Amazon & Starbucks Biometric Surveillance Litigation (Mallouk v. Amazon & Starbucks)

On June 7, 2023, Suzanne Mallouk, Alfredo Rodriguez Perez, and Arjun Dhawan filed a class action filed a proposed class action lawsuit claiming that Amazon.com and Starbucks failed to notify customers that their New York City-based stores that use Amazon’s “Just Walk Out” technology collect and share the biometric data of customers in violation of New York City’s Biometric Identifier Information Law, which requires commercial establishments to post clear and conspicuous signs disclosing when they collect, convert, store, retain, or share consumers’ biometric identifier information. The lawsuit also claims that Amazon and Starbucks illegally shared customers’ biometric data in violation of the same law, which prohibits sharing or selling biometric identifier information for anything of value.
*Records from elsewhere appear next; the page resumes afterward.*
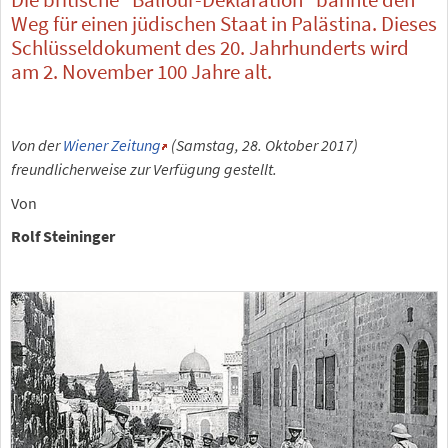
Weg für einen jüdischen Staat in Palästina. Dieses
Schlüsseldokument des 20. Jahrhunderts wird
am 2. November 100 Jahre alt.
Von der
Wiener Zeitung
(Samstag, 28. Oktober 2017)
freundlicherweise zur Verfügung gestellt.
Von
Rolf Steininger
Eight Amazon Go stores and two Starbucks stores in Manhattan currently use the “Just Walk Out” technology to track each customer’s movements and purchases once customers enter the gated areas of the stores. They also take palm images of customers who enter those areas of the stores with a palm signature.
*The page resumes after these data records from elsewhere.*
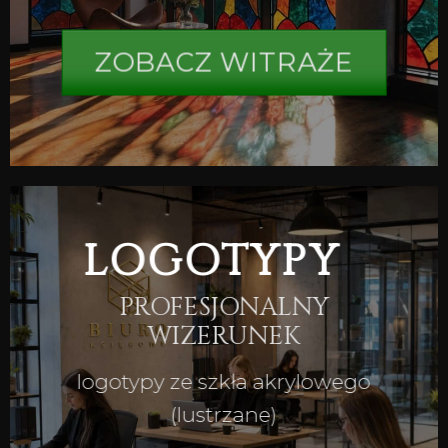
ZOBACZ WITRAŻE
LOGOTYPY
PROFESJONALNY
WIZERUNEK
logotypy ze szkła akrylowego
(lustrzane)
The lawsuit was filed in the U.S. District Court for the Western District of Washington on behalf of two Amazon Go store customers and a Starbucks-Amazon Go store customer and proposed classes that contain tens of thousands of customers of the New York-City based Amazon Go stores and Starbucks-Amazon Go stores. The complaint alleges that from January 2022 to March 13, 2023, Amazon and Starbucks failed to post any signs stating that their NYC-based stores with “Just Walk Out” technology collect or share customers’ biometric data. On March 13, 2023, Amazon and Starbucks allegedly took the additional step of posting signs that state that they only collect biometric data from customers who opt into the optional palm scanner program that Amazon and Starbucks operate at their stores that use Just Walk Out technology. However, as the lawsuit alleges, Amazon and Starbucks collect biometric data on all customers who enter the gated areas of the Amazon Go and Starbucks-Amazon Go stores—even those customers who refuse to use the palm scanner—namely information on the shape and size of each customer’s body.

The plaintiff and proposed class are represented by PRF Law, Surveillance Technology Oversight Project (STOP), a non-profit that works to stop mass surveillance, and Pollock Cohen LLP, Bursor & Fisher, PA, and the Riverside Law Group.

The case is known as Mallouk v. Amazon.com, Inc. and Starbucks Corporation, No. 23 Civ. 00852 (W.D. Wash.), and is pending in the U.S. District Court for the Western District of Washington.